──────── Extracted entries ────────
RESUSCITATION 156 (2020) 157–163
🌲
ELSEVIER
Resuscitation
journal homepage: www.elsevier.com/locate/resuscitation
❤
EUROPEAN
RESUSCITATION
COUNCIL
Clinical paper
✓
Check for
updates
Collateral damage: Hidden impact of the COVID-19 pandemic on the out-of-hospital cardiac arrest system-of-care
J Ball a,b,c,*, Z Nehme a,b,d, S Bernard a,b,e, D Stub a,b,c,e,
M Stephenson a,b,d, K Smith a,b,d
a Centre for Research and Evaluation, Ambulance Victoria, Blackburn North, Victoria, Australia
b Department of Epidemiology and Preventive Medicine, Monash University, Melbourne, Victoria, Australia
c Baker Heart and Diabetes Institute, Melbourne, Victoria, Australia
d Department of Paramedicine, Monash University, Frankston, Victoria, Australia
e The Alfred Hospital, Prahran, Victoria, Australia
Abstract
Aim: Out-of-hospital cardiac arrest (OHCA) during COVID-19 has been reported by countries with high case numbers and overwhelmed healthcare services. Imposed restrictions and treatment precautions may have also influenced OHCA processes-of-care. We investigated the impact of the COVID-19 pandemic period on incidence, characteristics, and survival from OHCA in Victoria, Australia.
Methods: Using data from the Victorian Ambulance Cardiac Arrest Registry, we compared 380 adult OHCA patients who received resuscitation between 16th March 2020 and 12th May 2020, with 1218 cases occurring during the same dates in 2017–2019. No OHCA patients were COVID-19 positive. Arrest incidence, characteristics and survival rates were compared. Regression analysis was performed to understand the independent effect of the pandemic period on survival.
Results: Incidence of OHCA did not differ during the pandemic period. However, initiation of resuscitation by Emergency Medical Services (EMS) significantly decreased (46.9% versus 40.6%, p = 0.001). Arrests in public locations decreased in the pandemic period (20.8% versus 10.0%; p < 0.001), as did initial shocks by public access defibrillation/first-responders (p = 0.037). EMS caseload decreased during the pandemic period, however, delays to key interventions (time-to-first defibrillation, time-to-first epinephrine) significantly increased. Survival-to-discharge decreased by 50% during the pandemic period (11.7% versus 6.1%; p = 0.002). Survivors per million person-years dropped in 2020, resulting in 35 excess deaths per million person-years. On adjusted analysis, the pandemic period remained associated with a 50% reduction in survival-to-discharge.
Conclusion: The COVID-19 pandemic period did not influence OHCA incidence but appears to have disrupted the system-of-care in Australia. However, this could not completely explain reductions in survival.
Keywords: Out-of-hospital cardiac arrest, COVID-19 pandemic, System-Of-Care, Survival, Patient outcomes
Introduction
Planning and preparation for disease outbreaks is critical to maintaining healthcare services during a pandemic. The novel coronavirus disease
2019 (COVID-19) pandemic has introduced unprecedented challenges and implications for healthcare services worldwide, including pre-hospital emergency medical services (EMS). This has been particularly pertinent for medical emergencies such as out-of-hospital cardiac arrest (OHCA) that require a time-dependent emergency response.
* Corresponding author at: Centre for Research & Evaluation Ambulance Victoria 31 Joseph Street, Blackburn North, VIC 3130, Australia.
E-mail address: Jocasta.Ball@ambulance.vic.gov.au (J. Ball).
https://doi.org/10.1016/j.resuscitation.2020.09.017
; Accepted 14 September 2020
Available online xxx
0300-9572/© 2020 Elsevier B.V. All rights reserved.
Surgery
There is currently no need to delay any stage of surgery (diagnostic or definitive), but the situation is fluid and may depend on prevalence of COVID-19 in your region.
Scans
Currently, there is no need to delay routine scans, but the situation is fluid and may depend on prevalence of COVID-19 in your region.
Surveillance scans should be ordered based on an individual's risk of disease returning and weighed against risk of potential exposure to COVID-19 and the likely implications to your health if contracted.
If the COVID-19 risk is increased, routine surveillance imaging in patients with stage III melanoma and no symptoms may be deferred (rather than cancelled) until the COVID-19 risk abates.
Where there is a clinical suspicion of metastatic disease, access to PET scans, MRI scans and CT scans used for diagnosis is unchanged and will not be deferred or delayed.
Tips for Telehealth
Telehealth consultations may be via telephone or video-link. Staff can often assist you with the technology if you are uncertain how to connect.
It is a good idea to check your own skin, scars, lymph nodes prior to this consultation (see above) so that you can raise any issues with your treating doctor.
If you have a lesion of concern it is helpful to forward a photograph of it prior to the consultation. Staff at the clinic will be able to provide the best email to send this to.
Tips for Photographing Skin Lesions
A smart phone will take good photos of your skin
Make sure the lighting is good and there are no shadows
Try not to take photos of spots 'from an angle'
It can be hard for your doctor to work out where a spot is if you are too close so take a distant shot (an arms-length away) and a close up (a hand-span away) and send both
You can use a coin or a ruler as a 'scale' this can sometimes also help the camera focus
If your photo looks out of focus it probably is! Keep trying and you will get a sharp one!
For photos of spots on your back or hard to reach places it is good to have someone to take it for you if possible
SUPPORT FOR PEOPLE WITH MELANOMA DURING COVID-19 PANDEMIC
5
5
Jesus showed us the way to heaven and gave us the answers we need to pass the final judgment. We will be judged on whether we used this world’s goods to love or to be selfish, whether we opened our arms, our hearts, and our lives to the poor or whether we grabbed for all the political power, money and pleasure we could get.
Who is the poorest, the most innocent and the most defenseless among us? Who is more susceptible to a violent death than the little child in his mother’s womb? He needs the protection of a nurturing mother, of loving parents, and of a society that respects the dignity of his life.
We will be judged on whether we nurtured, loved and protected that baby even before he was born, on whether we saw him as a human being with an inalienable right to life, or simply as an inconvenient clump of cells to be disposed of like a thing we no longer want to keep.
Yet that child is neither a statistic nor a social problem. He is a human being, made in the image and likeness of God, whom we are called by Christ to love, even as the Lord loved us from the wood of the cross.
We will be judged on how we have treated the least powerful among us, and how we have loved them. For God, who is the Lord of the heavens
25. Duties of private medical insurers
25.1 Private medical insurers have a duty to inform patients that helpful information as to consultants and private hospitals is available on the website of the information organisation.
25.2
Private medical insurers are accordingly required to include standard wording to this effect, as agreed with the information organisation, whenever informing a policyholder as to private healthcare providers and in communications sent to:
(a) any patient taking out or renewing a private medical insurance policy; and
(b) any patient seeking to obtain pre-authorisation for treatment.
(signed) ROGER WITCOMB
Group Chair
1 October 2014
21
────────
§ **Goal of the exercise**
Print the material above verbatim, first line through the line containing "c Baker Heart", both included.

§ **Exercise response**
RESUSCITATION 156 (2020) 157–163
🌲
ELSEVIER
Resuscitation
journal homepage: www.elsevier.com/locate/resuscitation
❤
EUROPEAN
RESUSCITATION
COUNCIL
Clinical paper
✓
Check for
updates
Collateral damage: Hidden impact of the COVID-19 pandemic on the out-of-hospital cardiac arrest system-of-care
J Ball a,b,c,*, Z Nehme a,b,d, S Bernard a,b,e, D Stub a,b,c,e,
M Stephenson a,b,d, K Smith a,b,d
a Centre for Research and Evaluation, Ambulance Victoria, Blackburn North, Victoria, Australia
b Department of Epidemiology and Preventive Medicine, Monash University, Melbourne, Victoria, Australia
c Baker Heart and Diabetes Institute, Melbourne, Victoria, Australia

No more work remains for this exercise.